■ WHAT YOU NEED TO DO:
Put the lines of the material into a numbered list, starting at the first line and ending at the line that contains "Couverture: Papier glassine", both included. Leave out any blank lines.

DATASET START

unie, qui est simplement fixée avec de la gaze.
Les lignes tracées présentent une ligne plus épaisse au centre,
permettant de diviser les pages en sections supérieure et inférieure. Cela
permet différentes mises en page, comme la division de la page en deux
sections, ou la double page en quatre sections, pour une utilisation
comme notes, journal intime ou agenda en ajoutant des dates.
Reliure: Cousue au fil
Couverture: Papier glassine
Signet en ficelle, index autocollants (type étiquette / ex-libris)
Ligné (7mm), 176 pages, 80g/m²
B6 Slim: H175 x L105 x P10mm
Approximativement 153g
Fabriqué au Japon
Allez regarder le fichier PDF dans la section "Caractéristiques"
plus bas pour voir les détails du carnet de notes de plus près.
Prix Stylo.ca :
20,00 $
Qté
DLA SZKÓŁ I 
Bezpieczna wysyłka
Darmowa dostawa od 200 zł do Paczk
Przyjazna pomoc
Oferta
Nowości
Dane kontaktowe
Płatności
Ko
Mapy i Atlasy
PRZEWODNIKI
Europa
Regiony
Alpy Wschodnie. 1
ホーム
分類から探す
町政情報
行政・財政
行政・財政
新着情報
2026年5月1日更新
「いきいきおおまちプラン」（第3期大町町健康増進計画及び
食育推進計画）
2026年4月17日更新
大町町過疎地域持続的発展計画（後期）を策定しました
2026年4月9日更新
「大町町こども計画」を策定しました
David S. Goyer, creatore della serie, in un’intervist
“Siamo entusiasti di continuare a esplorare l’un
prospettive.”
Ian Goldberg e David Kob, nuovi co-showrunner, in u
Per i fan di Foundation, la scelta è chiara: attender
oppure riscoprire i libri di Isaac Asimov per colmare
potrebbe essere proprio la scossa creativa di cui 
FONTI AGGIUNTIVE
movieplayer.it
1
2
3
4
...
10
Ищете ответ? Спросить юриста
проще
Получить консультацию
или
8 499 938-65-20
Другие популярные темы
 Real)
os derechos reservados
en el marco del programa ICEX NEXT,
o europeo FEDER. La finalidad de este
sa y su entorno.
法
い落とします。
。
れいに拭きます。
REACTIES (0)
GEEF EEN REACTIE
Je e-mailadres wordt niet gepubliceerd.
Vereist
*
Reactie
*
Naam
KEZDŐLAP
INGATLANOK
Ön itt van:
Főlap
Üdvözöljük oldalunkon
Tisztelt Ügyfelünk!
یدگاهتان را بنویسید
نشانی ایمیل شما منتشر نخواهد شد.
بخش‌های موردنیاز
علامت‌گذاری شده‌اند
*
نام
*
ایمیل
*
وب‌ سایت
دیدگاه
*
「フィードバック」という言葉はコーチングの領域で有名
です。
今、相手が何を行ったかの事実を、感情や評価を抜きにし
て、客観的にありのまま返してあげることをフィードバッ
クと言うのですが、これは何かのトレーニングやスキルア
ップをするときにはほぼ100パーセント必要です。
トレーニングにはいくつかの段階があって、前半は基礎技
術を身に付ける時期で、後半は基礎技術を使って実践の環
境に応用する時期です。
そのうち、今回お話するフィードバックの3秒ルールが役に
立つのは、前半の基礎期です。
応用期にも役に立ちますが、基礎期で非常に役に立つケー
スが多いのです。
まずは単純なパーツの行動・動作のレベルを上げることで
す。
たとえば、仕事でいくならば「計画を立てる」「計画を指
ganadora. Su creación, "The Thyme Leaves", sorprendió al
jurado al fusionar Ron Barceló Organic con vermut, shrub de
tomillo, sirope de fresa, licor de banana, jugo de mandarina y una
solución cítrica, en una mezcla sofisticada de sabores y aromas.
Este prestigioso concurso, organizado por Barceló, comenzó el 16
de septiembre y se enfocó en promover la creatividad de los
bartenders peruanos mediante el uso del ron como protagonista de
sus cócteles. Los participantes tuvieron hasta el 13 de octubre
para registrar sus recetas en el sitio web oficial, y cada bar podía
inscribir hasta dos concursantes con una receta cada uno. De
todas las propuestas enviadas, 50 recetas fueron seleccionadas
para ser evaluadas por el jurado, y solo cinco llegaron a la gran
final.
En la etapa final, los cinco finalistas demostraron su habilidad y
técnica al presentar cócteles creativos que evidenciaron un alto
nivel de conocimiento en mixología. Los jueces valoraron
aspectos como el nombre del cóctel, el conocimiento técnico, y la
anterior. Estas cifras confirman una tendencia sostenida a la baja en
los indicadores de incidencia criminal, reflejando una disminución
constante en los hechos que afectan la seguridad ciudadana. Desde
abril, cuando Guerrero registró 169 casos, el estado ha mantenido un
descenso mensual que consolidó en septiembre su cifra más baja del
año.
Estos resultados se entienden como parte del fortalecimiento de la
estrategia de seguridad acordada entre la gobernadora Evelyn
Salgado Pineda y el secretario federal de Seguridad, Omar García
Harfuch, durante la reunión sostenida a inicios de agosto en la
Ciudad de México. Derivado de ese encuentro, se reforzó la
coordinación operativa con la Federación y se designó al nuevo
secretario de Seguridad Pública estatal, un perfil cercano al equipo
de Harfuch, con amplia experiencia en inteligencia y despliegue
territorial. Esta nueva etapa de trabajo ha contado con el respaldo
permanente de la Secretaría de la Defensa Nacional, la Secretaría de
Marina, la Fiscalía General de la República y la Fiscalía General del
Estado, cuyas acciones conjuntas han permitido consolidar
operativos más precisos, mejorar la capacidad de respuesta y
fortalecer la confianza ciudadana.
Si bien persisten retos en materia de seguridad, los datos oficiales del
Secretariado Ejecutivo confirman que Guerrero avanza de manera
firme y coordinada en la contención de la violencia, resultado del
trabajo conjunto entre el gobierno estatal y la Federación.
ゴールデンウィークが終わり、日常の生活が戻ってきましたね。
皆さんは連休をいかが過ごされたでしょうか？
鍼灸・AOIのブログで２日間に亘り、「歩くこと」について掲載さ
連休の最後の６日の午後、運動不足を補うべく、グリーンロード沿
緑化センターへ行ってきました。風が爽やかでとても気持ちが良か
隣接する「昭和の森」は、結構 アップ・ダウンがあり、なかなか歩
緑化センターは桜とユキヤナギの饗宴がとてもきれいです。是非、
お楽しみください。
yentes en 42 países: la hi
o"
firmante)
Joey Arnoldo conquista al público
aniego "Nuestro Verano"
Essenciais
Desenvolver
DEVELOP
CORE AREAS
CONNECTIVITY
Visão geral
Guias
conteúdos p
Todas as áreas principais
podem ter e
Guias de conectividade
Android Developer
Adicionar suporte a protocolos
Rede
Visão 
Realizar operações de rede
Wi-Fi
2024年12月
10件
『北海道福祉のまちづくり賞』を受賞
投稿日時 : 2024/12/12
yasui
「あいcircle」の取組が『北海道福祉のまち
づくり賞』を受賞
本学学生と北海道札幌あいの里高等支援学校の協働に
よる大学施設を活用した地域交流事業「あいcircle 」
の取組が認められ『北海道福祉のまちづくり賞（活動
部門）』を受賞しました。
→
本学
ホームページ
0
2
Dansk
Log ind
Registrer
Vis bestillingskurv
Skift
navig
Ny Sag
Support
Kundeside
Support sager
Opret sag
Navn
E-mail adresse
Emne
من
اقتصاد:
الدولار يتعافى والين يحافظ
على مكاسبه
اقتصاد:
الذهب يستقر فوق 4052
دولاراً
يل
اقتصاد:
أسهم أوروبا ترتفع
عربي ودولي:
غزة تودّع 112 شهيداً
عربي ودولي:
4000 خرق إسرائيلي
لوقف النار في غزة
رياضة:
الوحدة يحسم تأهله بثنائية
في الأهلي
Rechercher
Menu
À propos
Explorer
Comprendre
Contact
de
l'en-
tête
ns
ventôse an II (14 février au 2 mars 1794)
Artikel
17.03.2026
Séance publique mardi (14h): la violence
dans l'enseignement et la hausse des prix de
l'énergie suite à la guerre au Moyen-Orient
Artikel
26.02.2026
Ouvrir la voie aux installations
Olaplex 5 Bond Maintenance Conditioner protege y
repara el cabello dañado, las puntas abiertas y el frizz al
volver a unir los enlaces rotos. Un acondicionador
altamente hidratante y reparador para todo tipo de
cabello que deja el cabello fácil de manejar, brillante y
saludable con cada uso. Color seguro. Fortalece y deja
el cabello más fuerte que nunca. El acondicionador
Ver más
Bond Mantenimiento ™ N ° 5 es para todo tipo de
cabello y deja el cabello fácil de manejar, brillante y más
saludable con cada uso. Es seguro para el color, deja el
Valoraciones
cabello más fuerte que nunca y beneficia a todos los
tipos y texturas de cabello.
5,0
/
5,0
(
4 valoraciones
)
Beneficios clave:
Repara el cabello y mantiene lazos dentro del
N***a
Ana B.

DATASET END

■ EXERCISE ANSWER:
1. unie, qui est simplement fixée avec de la gaze.
2. Les lignes tracées présentent une ligne plus épaisse au centre,
3. permettant de diviser les pages en sections supérieure et inférieure. Cela
4. permet différentes mises en page, comme la division de la page en deux
5. sections, ou la double page en quatre sections, pour une utilisation
6. comme notes, journal intime ou agenda en ajoutant des dates.
7. Reliure: Cousue au fil
8. Couverture: Papier glassine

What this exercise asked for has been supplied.